Stage scheduling is a technique allowing one to modify a cyclic schedule without altering its performance in order to reduce its register requirements. Up to now, the only exact solutions to this problem relied on the resolution of a (potentially) exponential number of integer linear programs. Furthermore the complexity of the problem were not known. In my most recent researches I proved that this problem is indeed NP-complete and I proposed an improvement over the previous exact solution with a single integer linear program containing a polynomial number of constraints. I also proposed a polynomial heuristic providing a guaranteed approximation.

Loop parallelization

From the point of view of iteration scheduling, one might wonder if instruction shifting can be of any use. Actually instruction shifting can be used as a standalone technique for loop parallelism and I proposed a formulation of this problem. The advantage of such an approach are the simplicity of the resulting parallel code, it regular and fair behaviour regarding other optimization objectives (mapping of data and computations, synchronisations, ...).
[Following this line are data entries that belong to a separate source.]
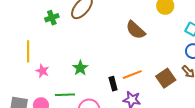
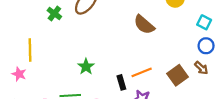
green cross: (52, 18) -> (54, 14), turned -32
pink star: (42, 71) -> (19, 74), moved

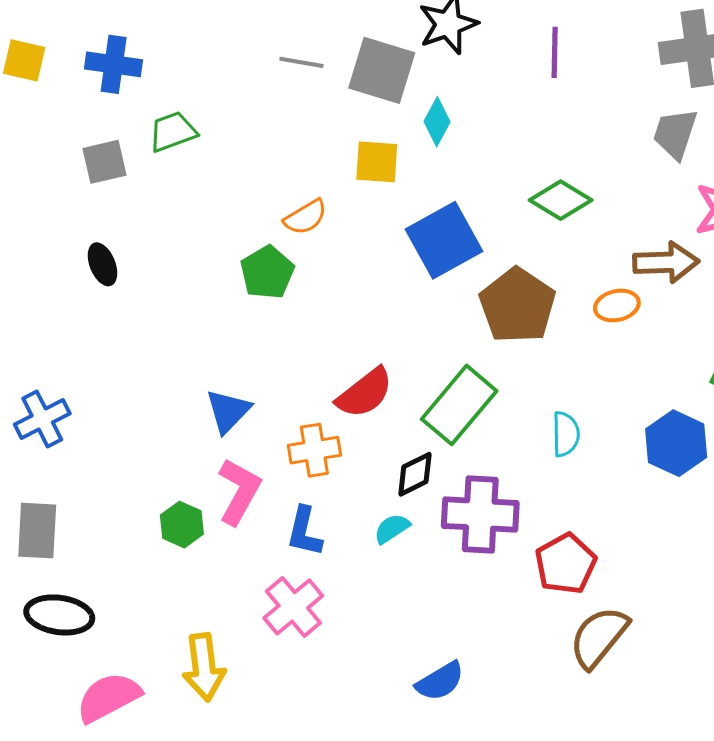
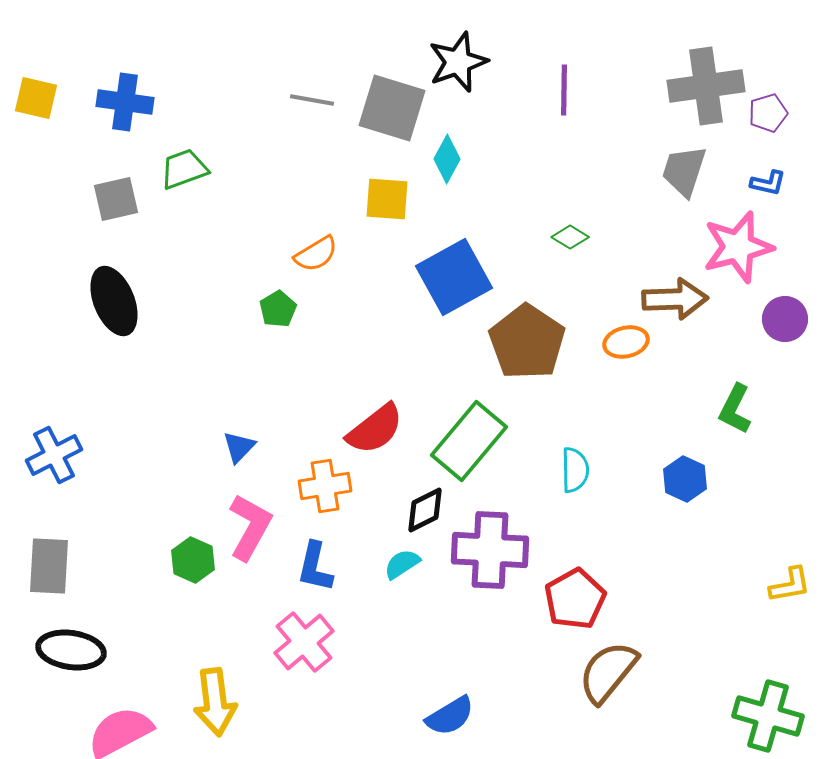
green diamond: (561, 200) -> (570, 237), size x0.6
black ellipse: (102, 264) -> (114, 301), size x1.6
green pentagon: (267, 272) -> (278, 309), size x0.7
blue triangle: (228, 411) -> (239, 447), size x0.7
blue hexagon: (676, 443) -> (685, 479), size x0.7

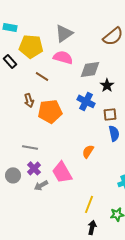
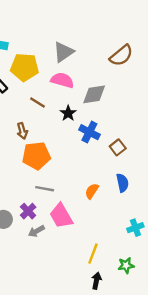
black star: (107, 85) -> (68, 113), moved
orange pentagon: (50, 111) -> (36, 156), moved
brown square: (110, 114) -> (118, 147), turned -32
blue semicircle: (114, 133) -> (122, 183), moved
gray line: (30, 147) -> (45, 189), moved

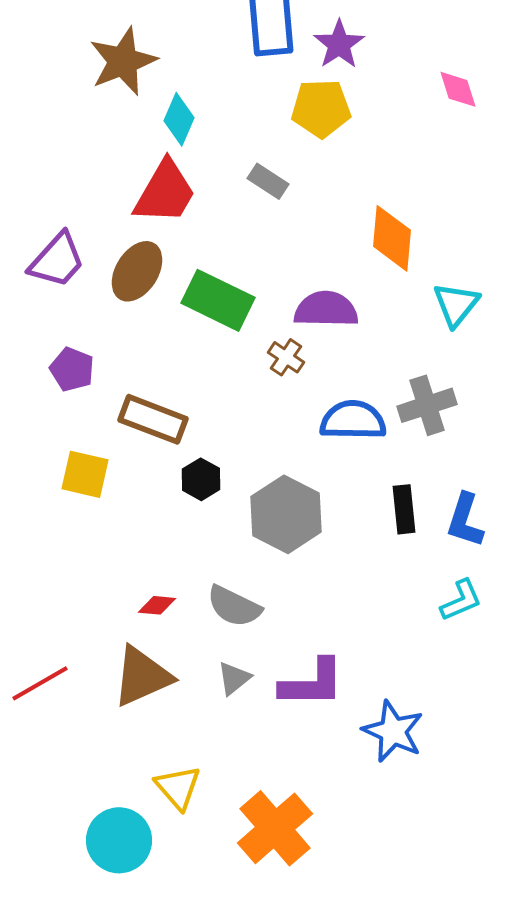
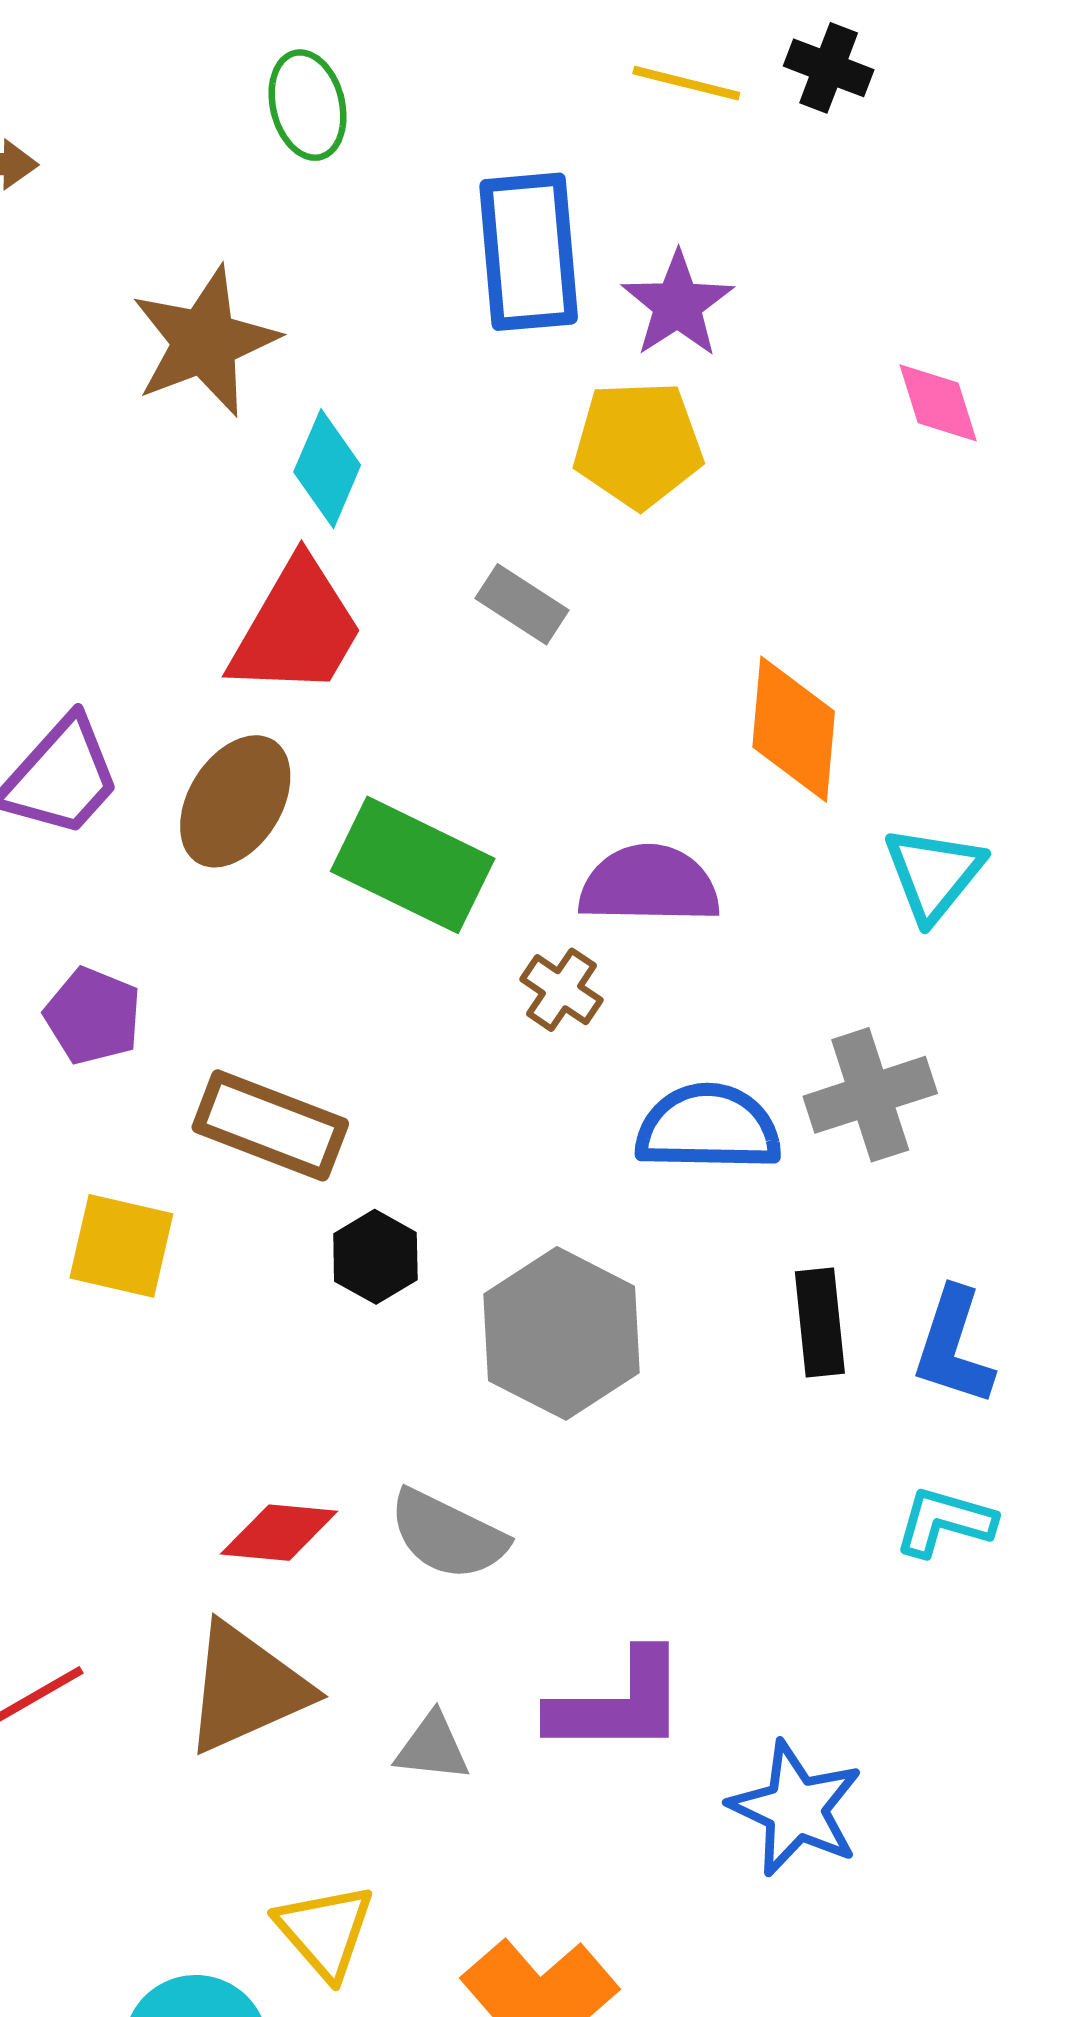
cyan L-shape: (461, 600) -> (945, 1522), turned -141
red diamond: (157, 605) -> (279, 1533), size x1.4
gray triangle: (234, 678) -> (432, 1747), moved, turned 45

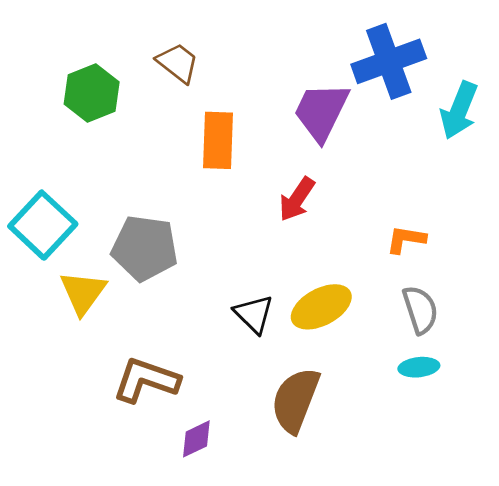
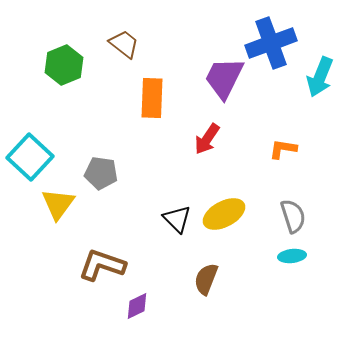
orange L-shape: (406, 239) -> (283, 149), moved
gray pentagon: (145, 248) -> (101, 173), size x0.7
brown semicircle: (295, 400) -> (206, 279), size x0.7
I proved that the problem is NP-complete and consequently I proposed an exact formulation for this resolution as a system of integer linear inequalities. Additionnaly I gave three polynomial heuristics (graph algorithms) solving particular cases and a suffisant condition for the inexistence of a solution. These results have been presented at the international conference STACS.

Locality

The software pipelining, by using instructions shifting, tend to increase the parallelism while reducing the reuse of memory. On a machine for which the memory usage is critical, or in the context of circuit synthesis, it can be interesting to adress the inverse problem: increasing the locality by increasing the data reuse within the loop body (temporal locality).

I proved that this problem is NP-complete and I proposed an exact method to solve it by integer linear programming. Although this initial problem is not completely a realistic objective, it is useful in the whole understanding of instruction shifting.

Additionnally, I proved that this problem was indeed equivalent to a more realistic and important problem: the array contraction. Thus array contraction with fusion and instruction shifting is NP-complete and I proposed an exact method (by integer linear programming) to solve it even in the case of non uniform dependences.